# Where to go about getting a bird?



## pika (Apr 6, 2010)

Hi all, I currently own 2 dog's and two budgies.

The budgies I currently own are 1 male and 1 female both of which came from pet stores though are semi tame (will sit on your head or finger but not very often).

I got them when I was much younger from my grandparents as my grandpa was allergic to the feathers we've now had Popo for 5 years and Pika for about 1 year and they are a happy little couple together.

We got Popo and an albino budgie named Cece originally from my grandparents but Cece passed away a year ago so we got Pika to keep Popo company, Cece and Popo couldn't live together as they fought but Pika and Popo are great together.


Anyways I digress, I'm looking to add possibly a 3rd budgie or cockatiel type to the mix, but this time I'd like a more trainable hand tame one so I wonder where I'd go about getting one. I already have a second cage from Cece and food, feeders, toys and what not so I'm all set up for another and prepared just no idea where to go about getting one as I don't want to go down the pet shop route again since I now realise it's a pretty bad thing.

Added - I don't keep my birds in the cage all the time, they both get a hour of free flight in a empty room in the house per day - supervised. Sometimes I let Popo out in the living room as well, Pika is far to clumsy and would get herself hurt.


----------



## holly1 (Aug 10, 2010)

Get it from a breeder,hand reared.Have a look on preloved.


----------



## pika (Apr 6, 2010)

holly1 said:


> Get it from a breeder,hand reared.Have a look on preloved.


Oh I never thought of preloved, I'll take a look there and search for some breeders.

Also, does anyone know if it is alright to get a 3rd even though I already have two who have 'paired' I believe. I wouldn't put them together but the cages would be side by side.


----------



## hawksport (Dec 27, 2009)

Have a look here
Birds For Sale & Free Bird Classifieds | Bird Trader


----------



## poohdog (May 16, 2010)

Plenty of free ads yes...but if you can, use the advertisers Email.The telephone numbers are premium rate and you will be paying top wack per minute if you use them.Better to Email and ask for their personal number.

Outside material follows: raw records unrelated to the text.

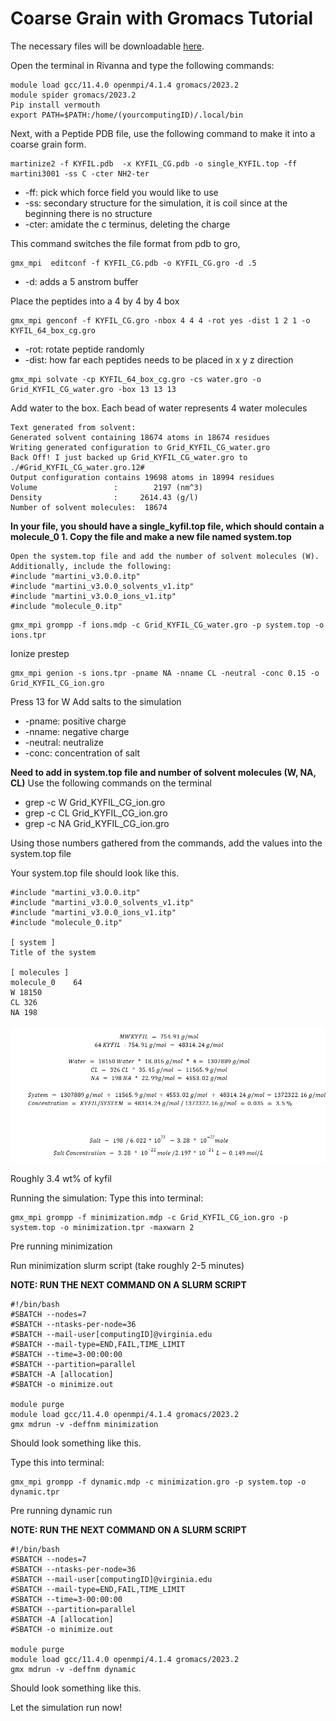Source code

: # Coarse Grain with Gromacs Tutorial

The necessary files will be downloadable [here](https://drive.google.com/drive/folders/13CHhxHLBMIX4VO-UOdFUi3loL8YrpLb8?usp=sharing).

Open the terminal in Rivanna and type the following commands:

```gromacs
module load gcc/11.4.0 openmpi/4.1.4 gromacs/2023.2
module spider gromacs/2023.2
Pip install vermouth
export PATH=$PATH:/home/(yourcomputingID)/.local/bin
```

Next, with a Peptide PDB file, use the following command to make it into a coarse grain form.

```gromacs
martinize2 -f KYFIL.pdb  -x KYFIL_CG.pdb -o single_KYFIL.top -ff martini3001 -ss C -cter NH2-ter
```

* -ff: pick which force field you would like to use
* -ss: secondary structure for the simulation, it is coil since at the beginning there is no structure
* -cter: amidate the c terminus, deleting the charge

This command switches the file format from pdb to gro, 
```gromacs
gmx_mpi  editconf -f KYFIL_CG.pdb -o KYFIL_CG.gro -d .5
```

* -d: adds a 5 anstrom buffer

Place the peptides into a 4 by 4 by 4 box

```gromacs
gmx_mpi genconf -f KYFIL_CG.gro -nbox 4 4 4 -rot yes -dist 1 2 1 -o KYFIL_64_box_cg.gro
```
* -rot: rotate peptide randomly 
* -dist: how far each peptides needs to be placed in x y z direction

```gromacs
gmx_mpi solvate -cp KYFIL_64_box_cg.gro -cs water.gro -o Grid_KYFIL_CG_water.gro -box 13 13 13
```
Add water to the box. Each bead of water represents 4 water molecules

    Text generated from solvent:
    Generated solvent containing 18674 atoms in 18674 residues
    Writing generated configuration to Grid_KYFIL_CG_water.gro
    Back Off! I just backed up Grid_KYFIL_CG_water.gro to ./#Grid_KYFIL_CG_water.gro.12#
    Output configuration contains 19698 atoms in 18994 residues
    Volume                 :        2197 (nm^3)
    Density                :     2614.43 (g/l)
    Number of solvent molecules:  18674  


**In your file, you should have a  single_kyfil.top file, which should contain a molecule_0 1. Copy the file and make a new file named system.top**

    Open the system.top file and add the number of solvent molecules (W). Additionally, include the following:
    #include "martini_v3.0.0.itp"
    #include "martini_v3.0.0_solvents_v1.itp"
    #include "martini_v3.0.0_ions_v1.itp"
    #include "molecule_0.itp"

```gromacs
gmx_mpi grompp -f ions.mdp -c Grid_KYFIL_CG_water.gro -p system.top -o ions.tpr
```

Ionize prestep

```gromacs
gmx_mpi genion -s ions.tpr -pname NA -nname CL -neutral -conc 0.15 -o Grid_KYFIL_CG_ion.gro
```
Press 13 for W
Add salts to the simulation
* -pname: positive charge
* -nname: negative charge
*  -neutral: neutralize
* -conc: concentration of salt

**Need to add in system.top file and number of solvent molecules (W, NA, CL)**
Use the following commands on the terminal
* grep -c W Grid_KYFIL_CG_ion.gro
* grep -c CL Grid_KYFIL_CG_ion.gro
* grep -c NA Grid_KYFIL_CG_ion.gro

Using those numbers gathered from the commands, add the values into the system.top file

Your system.top file should look like this.

    #include "martini_v3.0.0.itp"
    #include "martini_v3.0.0_solvents_v1.itp"
    #include "martini_v3.0.0_ions_v1.itp"
    #include "molecule_0.itp"

    [ system ]
    Title of the system

    [ molecules ]
    molecule_0    64
    W 18150
    CL 326
    NA 198

![cgcalc](images/calcforcoarsegrain.png)

Roughly 3.4 wt% of kyfil

Running the simulation:
Type this into terminal:
```gromacs
gmx_mpi grompp -f minimization.mdp -c Grid_KYFIL_CG_ion.gro -p system.top -o minimization.tpr -maxwarn 2
```

Pre running minimization

Run minimization slurm script (take roughly 2-5 minutes)

**NOTE: RUN THE NEXT COMMAND ON A SLURM SCRIPT**

```gromacs
#!/bin/bash
#SBATCH --nodes=7
#SBATCH --ntasks-per-node=36
#SBATCH --mail-user[computingID]@virginia.edu
#SBATCH --mail-type=END,FAIL,TIME_LIMIT
#SBATCH --time=3-00:00:00
#SBATCH --partition=parallel
#SBATCH -A [allocation]
#SBATCH -o minimize.out

module purge
module load gcc/11.4.0 openmpi/4.1.4 gromacs/2023.2
gmx mdrun -v -deffnm minimization
```

Should look something like this.


Type this into terminal:
```gromacs
gmx_mpi grompp -f dynamic.mdp -c minimization.gro -p system.top -o dynamic.tpr 
```

Pre running dynamic run

**NOTE: RUN THE NEXT COMMAND ON A SLURM SCRIPT**

```gromacs
#!/bin/bash
#SBATCH --nodes=7
#SBATCH --ntasks-per-node=36
#SBATCH --mail-user[computingID]@virginia.edu
#SBATCH --mail-type=END,FAIL,TIME_LIMIT
#SBATCH --time=3-00:00:00
#SBATCH --partition=parallel
#SBATCH -A [allocation]
#SBATCH -o minimize.out

module purge
module load gcc/11.4.0 openmpi/4.1.4 gromacs/2023.2
gmx mdrun -v -deffnm dynamic
```

Should look something like this.

Let the simulation run now!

'Birdtrek' has none of these and is completely free.


----------



## pika (Apr 6, 2010)

Thank you all!

I think I've decided to go for a cockatiel but I want to know if having a different type of bird in a cage next to my budgies will upset them at all? Or should I be keeping the new bird in another room?


----------



## poohdog (May 16, 2010)

If your budgies are just pets and not breeding another cage with a bird in it will be ok.They'll soon get used to it.


----------



## tobyneilson (Jul 9, 2010)

They will soon get used to it and will be friendly enough, just hope you are prepared for a lot of noise with budgies and cockatiels lol


----------